でも、鎮めの力は、生まれた男の子、タカラくんにもあることが分かったの。
あの女の子どもを引き取りたい人なんて、誰もいなかったわ。
でも、鎮めの力はこの湖に、なくてはならないものだったのよ。
だから、仕方なく、預かる人が現れた」
「仕方なくなんて、ひどいわ!」
ナナカは、涙が滲んできた。
タカラの昏い眼差しや、寂しそうな笑顔が思い浮かんだ。
「ええ、あなたの言う通りです。
あの子が悪いわけじゃないんだもの。
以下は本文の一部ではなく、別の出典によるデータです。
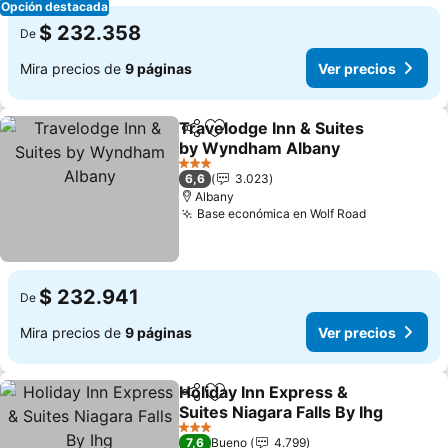
Opción destacada
$ 232.358
De
Mira precios de
9 páginas
Ver precios
Travelodge Inn & Suites
Compartir
Agregar a favoritos
by Wyndham Albany
Ver precios
3 Estrellas
6,6
3.023
Albany
Base económica en Wolf Road
Ver precio
$ 232.941
De
Mira precios de
9 páginas
Ver precios
Holiday Inn Express &
Compartir
Agregar a favoritos
Suites Niagara Falls By Ihg
Ver precios
3 Estrellas
7,6
Bueno
4.799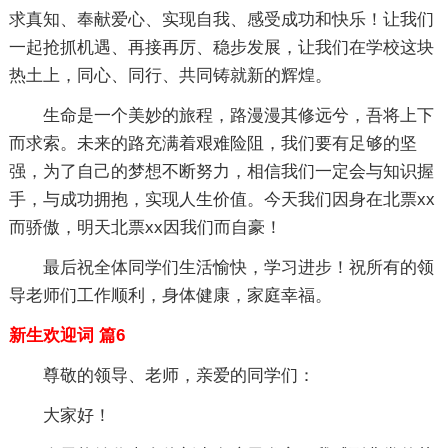
求真知、奉献爱心、实现自我、感受成功和快乐！让我们
一起抢抓机遇、再接再厉、稳步发展，让我们在学校这块
热土上，同心、同行、共同铸就新的辉煌。
生命是一个美妙的旅程，路漫漫其修远兮，吾将上下
而求索。未来的路充满着艰难险阻，我们要有足够的坚
强，为了自己的梦想不断努力，相信我们一定会与知识握
手，与成功拥抱，实现人生价值。今天我们因身在北票xx
而骄傲，明天北票xx因我们而自豪！
最后祝全体同学们生活愉快，学习进步！祝所有的领
导老师们工作顺利，身体健康，家庭幸福。
新生欢迎词 篇6
尊敬的领导、老师，亲爱的同学们：
大家好！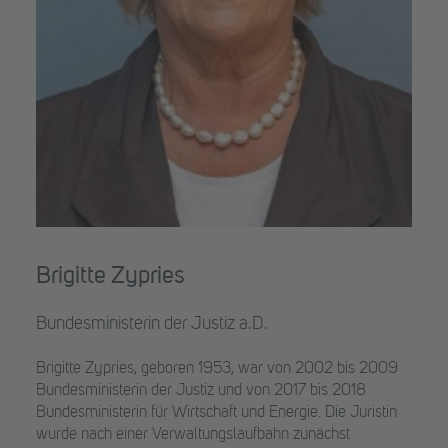
Brigitte Zypries
Bundesministerin der Justiz a.D.
Brigitte Zypries, geboren 1953, war von 2002 bis 2009
Bundesministerin der Justiz und von 2017 bis 2018
Bundesministerin für Wirtschaft und Energie. Die Juristin
wurde nach einer Verwaltungslaufbahn zunächst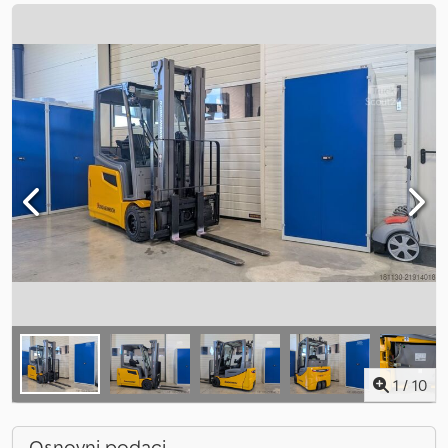
1
/
10
Osnovni podaci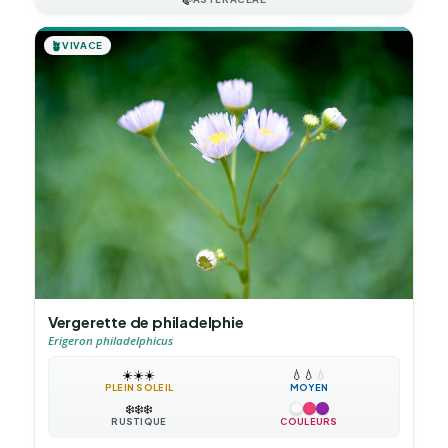
🪴
VIVACE
Vergerette de philadelphie
Erigeron philadelphicus
☀️
☀️
☀️
💧
💧
💧
PLEIN SOLEIL
MOYEN
❄️
❄️
❄️
RUSTIQUE
COULEURS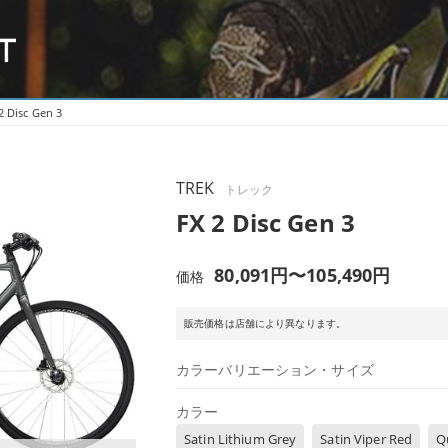
2 Disc Gen 3
TREK
トレック
FX 2 Disc Gen 3
80,091円〜105,490円
価格
販売価格は店舗により異なります。
カラーバリエーション・サイズ
カラー
Satin Lithium Grey
Satin Viper Red
Q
本当にその通りだわ。
誰か、小さなあの子に母親のことを言う人もあったみたい。
あの子は、全部分かってました」
「そんな」
ナナカは、タカラが可哀そうで、胸がずきずきと痛み、苦しくなって来た。
ヒイロが、ナナカをいたわるように背に手を置いた。
「そういう環境で育ってきたなんて」
女性は、ヒイロに頷いた。
「ええ、それだけじゃないの。
あの子の鎮めの力は、すごく強いものだった。
母がいない寂しさもあったと思います。
小さな頃は、感情のコントロールがうまくできなくて、自分をいじめる子達に怪我をさせてしまったり、ホテルの窓ガラスを、全部割ってしまったり、自分の部屋がめちゃくちゃに荒れてしまったり……そんなことが起こったわ。
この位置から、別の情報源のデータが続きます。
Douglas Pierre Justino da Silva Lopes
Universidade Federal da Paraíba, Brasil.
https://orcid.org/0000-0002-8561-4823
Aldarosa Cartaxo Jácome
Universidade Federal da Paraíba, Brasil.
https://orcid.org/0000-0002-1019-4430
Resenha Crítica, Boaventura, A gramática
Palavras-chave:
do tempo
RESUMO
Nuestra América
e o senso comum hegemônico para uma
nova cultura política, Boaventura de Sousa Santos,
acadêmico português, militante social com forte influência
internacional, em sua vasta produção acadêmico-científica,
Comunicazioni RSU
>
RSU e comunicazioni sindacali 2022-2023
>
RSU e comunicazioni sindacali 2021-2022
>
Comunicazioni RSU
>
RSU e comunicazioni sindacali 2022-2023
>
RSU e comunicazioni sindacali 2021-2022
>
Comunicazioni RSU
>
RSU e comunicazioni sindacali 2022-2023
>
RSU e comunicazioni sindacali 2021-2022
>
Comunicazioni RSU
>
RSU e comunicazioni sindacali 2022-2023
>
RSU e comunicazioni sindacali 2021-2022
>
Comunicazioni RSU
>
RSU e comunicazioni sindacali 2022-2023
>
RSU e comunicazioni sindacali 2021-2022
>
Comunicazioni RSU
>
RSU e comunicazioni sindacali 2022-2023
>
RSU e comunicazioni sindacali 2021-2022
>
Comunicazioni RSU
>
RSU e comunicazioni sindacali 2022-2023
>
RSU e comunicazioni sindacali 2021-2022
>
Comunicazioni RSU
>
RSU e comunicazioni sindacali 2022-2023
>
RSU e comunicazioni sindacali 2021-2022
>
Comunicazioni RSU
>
力の制御の方法を教えてくれるはずの母親がいなかったせいで、あの子は力を持て余していたみたい。
結果、みんなはタカラくんを恐れて近付かなくなった」
ナナカには、その時のタカラの気持ちは想像も出来なかった。
自分を大切にしてくれる人がいなかったから、学校でも、人に対して自分から、関心が持てなかったのかもしれない。もしかしたら、人と接するのが、怖かったのかもしれない。思い出すのは、頬杖をついて、独りで窓の外をぼんやり眺めている姿ばかりだ。
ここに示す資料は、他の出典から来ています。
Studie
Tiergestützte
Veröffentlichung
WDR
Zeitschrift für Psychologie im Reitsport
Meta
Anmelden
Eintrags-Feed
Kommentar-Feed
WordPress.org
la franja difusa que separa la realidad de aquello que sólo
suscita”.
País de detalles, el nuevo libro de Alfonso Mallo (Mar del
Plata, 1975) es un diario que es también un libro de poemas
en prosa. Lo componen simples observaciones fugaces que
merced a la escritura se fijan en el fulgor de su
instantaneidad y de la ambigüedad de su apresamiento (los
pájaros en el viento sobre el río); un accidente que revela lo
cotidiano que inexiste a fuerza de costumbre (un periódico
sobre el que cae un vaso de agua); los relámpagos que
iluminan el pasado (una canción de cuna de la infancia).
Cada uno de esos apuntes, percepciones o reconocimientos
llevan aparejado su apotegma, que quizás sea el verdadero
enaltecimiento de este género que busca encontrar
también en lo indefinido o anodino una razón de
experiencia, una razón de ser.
「今年、何十年ぶりに、鎮めの儀式を行うことになって、あの子は、淡々と準備を始めたわ。
全て、たった独りで。
みんなが避難することになっても、表情一つ変えませんでした。
あの子は、まだ高校生になったばかりなのに、こんな大変なことを、全て一人で引き受けた。
その時、私は気が付いたの。
あの子は、自ら命を落とすつもりなんじゃないかって」
「えっどういうことですか?」
ナナカは、身を乗り出した。
自ら命を落とすって、どうして?
女性は、頷いた。
「鎮めの力には、そういう使い方もあるって、聞いたことがあります。
この湖には、十二連島があるでしょう。
でも、十二個も島はない。既に、浪切、白狼、玲月の3つの島は、沈められてしまったわ。
『主』を抑えるために、自分の身を犠牲にして、島と共に湖に沈むという方法もあるらしいの」
「それって!」
ナナカは、立ち上がった。
それでは、人身御供ではないか。タカラも、死を覚悟していた、と言っていた。赤牛に、人間の犠牲を捧げる、そんな、野蛮な儀式が行われていたとは。